Instructions to follow:
Each line of the data below that includes the string "английском" must be copied.

Input records:
####

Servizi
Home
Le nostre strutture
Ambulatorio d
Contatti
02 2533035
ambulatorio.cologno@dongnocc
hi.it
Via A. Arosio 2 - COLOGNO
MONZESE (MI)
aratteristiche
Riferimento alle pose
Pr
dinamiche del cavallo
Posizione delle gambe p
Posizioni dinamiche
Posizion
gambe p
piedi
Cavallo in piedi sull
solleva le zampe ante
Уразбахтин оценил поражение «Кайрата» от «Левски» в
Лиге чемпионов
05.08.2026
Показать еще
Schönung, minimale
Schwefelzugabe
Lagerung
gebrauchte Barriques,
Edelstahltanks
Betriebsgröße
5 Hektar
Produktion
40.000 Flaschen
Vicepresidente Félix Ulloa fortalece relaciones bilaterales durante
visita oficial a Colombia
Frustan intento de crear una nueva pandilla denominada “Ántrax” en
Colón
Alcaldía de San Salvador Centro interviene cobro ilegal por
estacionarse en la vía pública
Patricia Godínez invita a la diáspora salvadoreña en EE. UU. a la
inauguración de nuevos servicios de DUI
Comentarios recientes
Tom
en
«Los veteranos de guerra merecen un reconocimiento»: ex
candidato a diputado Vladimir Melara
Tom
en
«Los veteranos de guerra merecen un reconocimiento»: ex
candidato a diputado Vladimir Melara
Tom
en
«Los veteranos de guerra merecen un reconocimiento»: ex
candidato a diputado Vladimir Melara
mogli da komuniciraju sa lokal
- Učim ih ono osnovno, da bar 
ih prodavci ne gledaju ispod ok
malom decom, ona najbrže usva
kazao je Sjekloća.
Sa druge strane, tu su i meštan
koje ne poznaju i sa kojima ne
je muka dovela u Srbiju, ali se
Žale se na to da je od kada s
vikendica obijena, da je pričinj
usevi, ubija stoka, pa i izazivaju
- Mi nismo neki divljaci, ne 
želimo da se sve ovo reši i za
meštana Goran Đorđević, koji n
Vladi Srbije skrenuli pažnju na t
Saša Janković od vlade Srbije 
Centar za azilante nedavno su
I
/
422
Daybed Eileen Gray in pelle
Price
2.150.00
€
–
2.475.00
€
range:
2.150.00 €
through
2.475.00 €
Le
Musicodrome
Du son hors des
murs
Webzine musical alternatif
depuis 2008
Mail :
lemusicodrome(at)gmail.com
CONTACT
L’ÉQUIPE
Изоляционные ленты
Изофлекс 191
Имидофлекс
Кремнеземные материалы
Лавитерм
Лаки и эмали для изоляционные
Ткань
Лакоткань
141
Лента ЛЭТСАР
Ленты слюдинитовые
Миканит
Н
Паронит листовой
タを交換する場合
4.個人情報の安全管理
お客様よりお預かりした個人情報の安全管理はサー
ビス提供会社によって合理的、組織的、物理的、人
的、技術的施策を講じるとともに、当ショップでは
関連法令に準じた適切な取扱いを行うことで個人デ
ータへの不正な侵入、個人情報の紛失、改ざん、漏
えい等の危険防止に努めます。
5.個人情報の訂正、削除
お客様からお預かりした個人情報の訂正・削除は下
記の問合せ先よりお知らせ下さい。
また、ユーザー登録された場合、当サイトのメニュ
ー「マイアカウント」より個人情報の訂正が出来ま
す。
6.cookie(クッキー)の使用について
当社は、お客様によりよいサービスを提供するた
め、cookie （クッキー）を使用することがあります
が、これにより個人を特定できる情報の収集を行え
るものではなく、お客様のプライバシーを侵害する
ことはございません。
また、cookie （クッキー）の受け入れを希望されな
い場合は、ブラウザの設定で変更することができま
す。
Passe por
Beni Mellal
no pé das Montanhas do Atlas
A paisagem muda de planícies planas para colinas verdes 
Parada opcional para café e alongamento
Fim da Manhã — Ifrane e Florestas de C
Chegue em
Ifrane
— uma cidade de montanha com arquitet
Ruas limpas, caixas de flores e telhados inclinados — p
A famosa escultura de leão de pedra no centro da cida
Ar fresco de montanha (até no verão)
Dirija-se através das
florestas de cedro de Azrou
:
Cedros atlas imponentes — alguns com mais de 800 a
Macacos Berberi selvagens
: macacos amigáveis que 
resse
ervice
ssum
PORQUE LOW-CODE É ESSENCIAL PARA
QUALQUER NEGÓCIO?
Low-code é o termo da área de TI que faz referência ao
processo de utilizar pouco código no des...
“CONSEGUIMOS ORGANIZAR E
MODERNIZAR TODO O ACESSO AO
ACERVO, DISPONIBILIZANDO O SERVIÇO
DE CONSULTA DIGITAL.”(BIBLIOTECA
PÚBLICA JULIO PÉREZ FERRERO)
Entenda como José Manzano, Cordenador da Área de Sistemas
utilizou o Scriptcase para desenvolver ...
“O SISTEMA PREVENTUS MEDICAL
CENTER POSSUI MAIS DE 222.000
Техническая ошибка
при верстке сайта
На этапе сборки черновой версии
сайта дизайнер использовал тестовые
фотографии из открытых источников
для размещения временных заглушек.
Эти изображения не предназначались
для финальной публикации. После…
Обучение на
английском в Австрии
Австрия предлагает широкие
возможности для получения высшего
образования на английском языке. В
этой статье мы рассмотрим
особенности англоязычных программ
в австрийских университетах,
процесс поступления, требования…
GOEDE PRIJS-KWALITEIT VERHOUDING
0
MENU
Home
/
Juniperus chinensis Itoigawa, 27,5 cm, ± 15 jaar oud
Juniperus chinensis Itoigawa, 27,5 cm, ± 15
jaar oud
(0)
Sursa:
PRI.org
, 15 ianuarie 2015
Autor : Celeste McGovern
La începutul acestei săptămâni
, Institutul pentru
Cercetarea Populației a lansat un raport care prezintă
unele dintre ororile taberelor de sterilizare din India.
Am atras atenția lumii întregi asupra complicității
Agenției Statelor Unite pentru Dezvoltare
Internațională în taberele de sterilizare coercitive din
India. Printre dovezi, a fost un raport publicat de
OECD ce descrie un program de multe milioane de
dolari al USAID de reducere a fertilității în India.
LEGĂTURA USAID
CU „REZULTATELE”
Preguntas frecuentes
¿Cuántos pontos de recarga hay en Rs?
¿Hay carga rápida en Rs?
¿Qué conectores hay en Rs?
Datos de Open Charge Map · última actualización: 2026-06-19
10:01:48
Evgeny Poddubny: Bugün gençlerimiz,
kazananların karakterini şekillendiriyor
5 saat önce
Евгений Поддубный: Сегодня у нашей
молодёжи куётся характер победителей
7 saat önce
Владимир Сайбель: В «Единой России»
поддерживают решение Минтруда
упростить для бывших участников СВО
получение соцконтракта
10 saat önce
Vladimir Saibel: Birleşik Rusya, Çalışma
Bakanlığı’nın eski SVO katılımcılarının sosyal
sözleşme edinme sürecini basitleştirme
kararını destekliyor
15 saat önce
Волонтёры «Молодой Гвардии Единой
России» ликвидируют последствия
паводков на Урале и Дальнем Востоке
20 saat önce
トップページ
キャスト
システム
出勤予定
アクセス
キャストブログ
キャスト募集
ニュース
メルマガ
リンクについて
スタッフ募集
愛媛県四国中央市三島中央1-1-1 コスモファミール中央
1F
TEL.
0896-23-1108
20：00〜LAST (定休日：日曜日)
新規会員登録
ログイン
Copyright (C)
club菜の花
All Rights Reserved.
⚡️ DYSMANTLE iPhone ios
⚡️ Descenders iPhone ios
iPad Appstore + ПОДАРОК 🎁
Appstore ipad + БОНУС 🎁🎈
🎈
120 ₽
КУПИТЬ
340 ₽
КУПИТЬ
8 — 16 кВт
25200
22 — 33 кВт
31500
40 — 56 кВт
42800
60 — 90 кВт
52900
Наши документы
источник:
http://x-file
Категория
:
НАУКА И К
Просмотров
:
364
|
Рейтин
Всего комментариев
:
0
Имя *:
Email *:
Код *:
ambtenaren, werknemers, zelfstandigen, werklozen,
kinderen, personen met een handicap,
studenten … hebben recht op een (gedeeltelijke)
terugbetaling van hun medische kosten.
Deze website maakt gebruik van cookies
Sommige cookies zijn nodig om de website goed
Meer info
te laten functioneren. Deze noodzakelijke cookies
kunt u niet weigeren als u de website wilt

####

Answer to this problem:
английском в Австрии
образования на английском языке. В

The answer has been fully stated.